▶ **What the task requires**: From the data below, copy exactly the lines that lie between the one holding "508 332 3234" and the one holding "289 26 1932", including both, and nothing more.

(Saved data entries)

--

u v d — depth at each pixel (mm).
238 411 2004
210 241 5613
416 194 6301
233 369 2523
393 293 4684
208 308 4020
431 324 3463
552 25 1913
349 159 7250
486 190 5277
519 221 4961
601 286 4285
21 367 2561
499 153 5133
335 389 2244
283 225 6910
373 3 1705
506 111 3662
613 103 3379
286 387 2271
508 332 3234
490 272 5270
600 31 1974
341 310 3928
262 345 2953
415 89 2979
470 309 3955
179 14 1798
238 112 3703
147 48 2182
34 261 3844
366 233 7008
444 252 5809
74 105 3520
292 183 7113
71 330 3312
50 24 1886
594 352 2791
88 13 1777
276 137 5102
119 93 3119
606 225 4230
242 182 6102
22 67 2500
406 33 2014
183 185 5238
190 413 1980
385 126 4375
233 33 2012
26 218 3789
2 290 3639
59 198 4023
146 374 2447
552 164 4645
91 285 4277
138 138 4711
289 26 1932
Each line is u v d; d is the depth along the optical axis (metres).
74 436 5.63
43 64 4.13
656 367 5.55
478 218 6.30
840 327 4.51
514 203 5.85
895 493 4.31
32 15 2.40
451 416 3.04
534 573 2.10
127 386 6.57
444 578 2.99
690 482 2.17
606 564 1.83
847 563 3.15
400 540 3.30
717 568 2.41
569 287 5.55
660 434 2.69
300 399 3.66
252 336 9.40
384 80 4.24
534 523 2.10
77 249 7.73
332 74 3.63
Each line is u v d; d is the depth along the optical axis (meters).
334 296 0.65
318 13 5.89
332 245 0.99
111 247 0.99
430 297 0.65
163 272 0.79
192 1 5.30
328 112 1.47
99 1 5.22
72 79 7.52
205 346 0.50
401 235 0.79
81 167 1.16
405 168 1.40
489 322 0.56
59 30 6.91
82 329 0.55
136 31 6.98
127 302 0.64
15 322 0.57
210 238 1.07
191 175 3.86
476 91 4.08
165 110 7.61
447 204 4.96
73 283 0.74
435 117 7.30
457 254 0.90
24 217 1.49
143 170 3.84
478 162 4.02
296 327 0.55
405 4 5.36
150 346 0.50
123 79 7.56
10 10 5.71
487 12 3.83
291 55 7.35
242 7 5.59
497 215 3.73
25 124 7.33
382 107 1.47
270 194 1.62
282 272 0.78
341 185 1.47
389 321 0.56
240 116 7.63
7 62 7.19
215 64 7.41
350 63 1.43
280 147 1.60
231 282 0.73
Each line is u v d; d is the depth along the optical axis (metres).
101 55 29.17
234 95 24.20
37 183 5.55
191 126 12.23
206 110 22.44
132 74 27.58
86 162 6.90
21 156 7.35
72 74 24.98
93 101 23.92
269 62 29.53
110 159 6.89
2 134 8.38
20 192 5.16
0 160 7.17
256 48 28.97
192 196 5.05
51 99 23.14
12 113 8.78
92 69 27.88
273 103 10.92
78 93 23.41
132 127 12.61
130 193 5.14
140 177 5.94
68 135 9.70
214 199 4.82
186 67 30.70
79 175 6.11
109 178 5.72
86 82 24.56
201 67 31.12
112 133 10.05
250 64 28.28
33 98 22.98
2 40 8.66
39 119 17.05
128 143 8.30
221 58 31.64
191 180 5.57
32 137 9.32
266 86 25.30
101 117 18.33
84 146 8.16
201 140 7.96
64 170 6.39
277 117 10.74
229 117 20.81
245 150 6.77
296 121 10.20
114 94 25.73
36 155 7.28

--

▶ **Exercise answer**:
508 332 3234
490 272 5270
600 31 1974
341 310 3928
262 345 2953
415 89 2979
470 309 3955
179 14 1798
238 112 3703
147 48 2182
34 261 3844
366 233 7008
444 252 5809
74 105 3520
292 183 7113
71 330 3312
50 24 1886
594 352 2791
88 13 1777
276 137 5102
119 93 3119
606 225 4230
242 182 6102
22 67 2500
406 33 2014
183 185 5238
190 413 1980
385 126 4375
233 33 2012
26 218 3789
2 290 3639
59 198 4023
146 374 2447
552 164 4645
91 285 4277
138 138 4711
289 26 1932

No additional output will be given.